WHAT IS NEEDED
Convert the records below into a numbered list, from the line with "What is the difference" to the line with "What is the total", both included. Drop the blank lines and leave the pictures out.

DATA TO EXAMINE
□ □ □ □

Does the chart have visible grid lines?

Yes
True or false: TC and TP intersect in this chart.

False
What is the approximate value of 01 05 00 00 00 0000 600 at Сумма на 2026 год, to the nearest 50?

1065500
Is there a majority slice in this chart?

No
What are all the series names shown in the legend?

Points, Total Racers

□ □ □ □

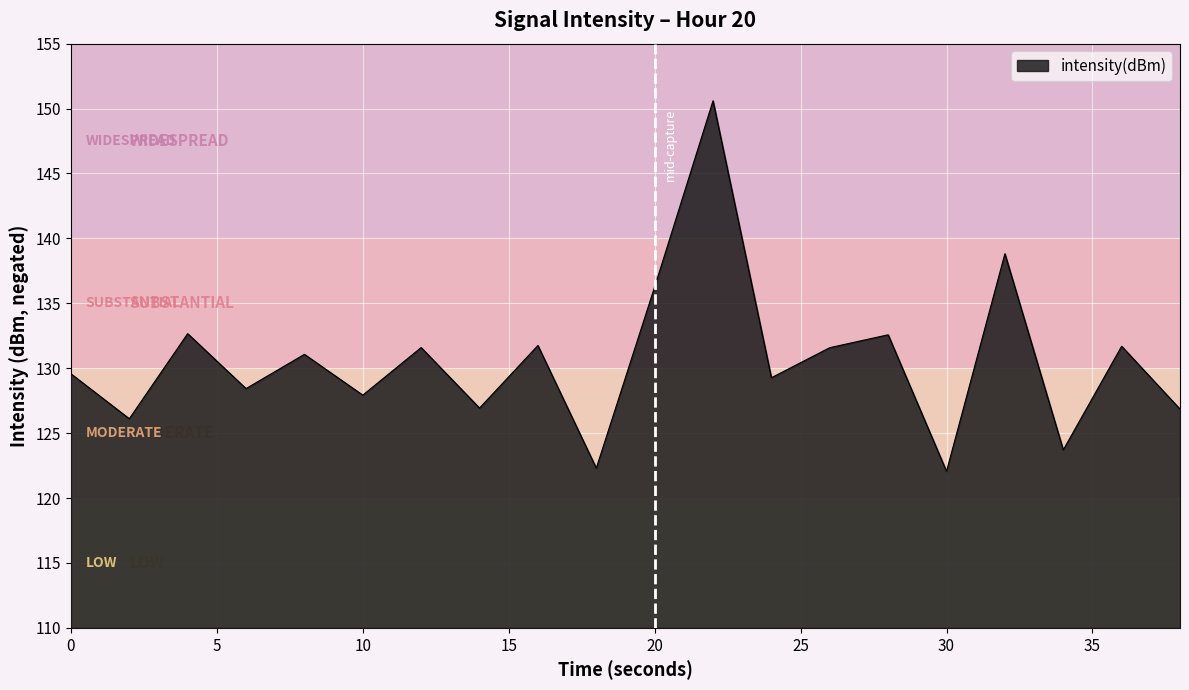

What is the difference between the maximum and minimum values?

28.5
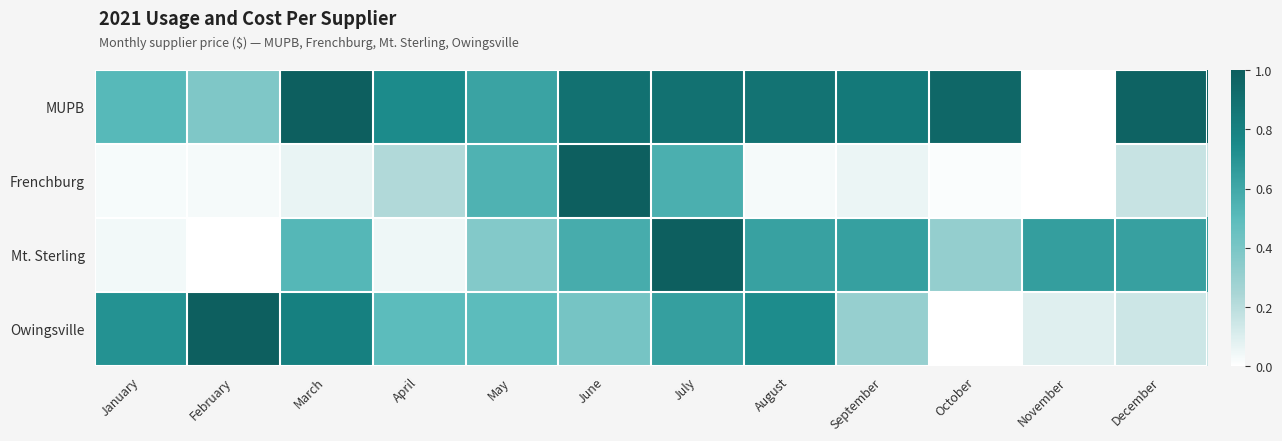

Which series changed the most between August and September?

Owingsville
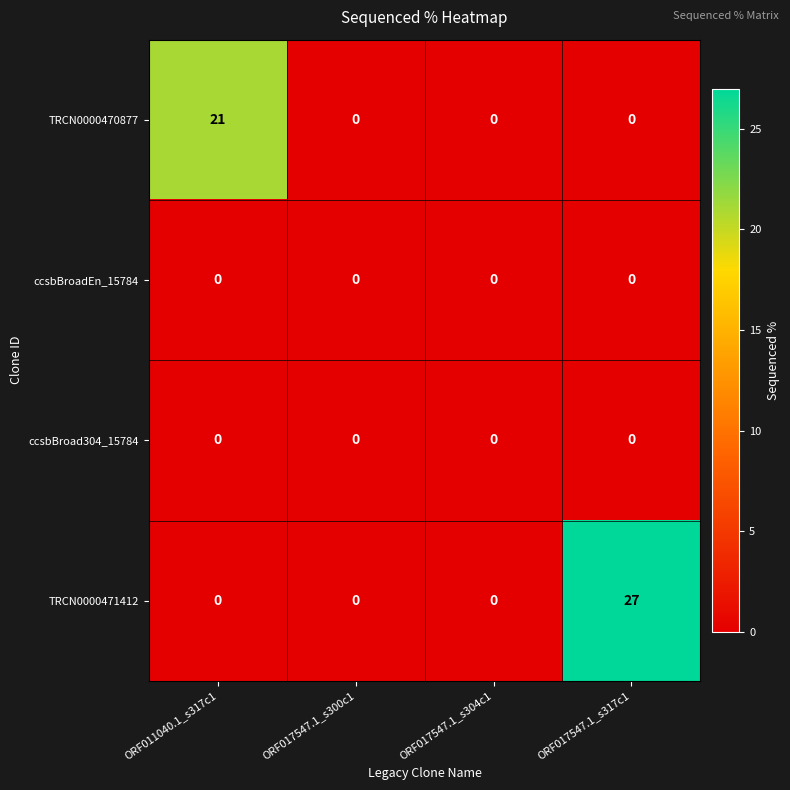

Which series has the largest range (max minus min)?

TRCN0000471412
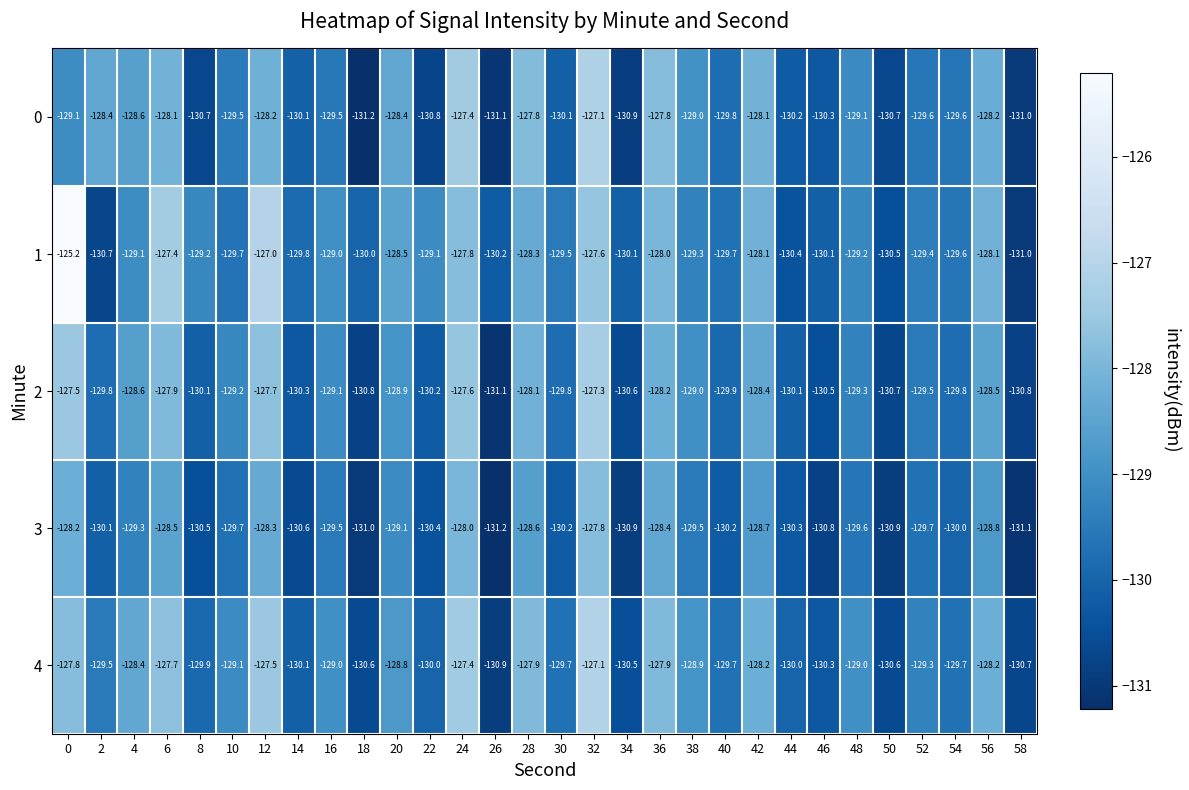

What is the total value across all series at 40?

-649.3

□ □ □ □

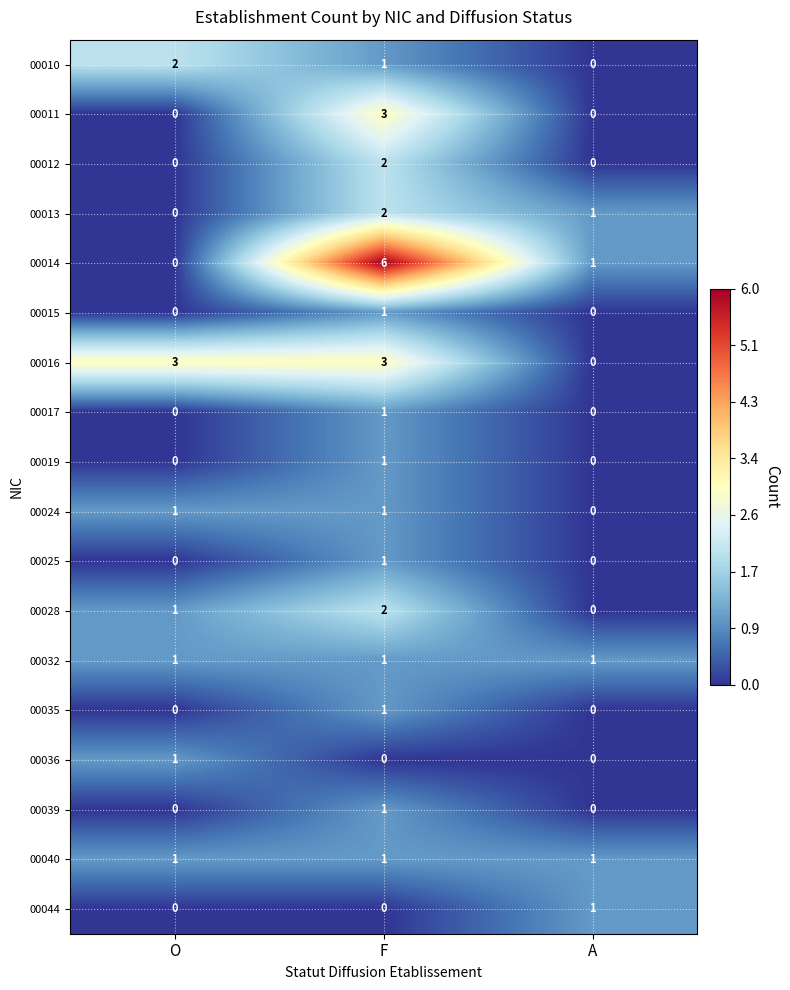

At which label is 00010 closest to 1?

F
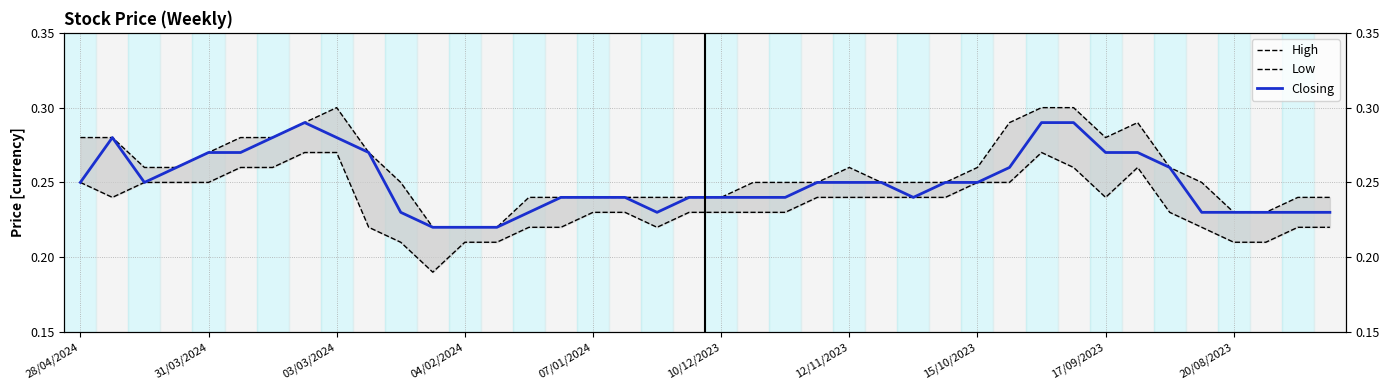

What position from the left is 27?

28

□ □ □ □

SOLUTION FOR THIS EXERCISE
1. What is the difference between the maximum and minimum values?
2. 28.5
3. Which series changed the most between August and September?
4. Owingsville
5. Which series has the largest range (max minus min)?
6. TRCN0000471412
7. What is the total value across all series at 40?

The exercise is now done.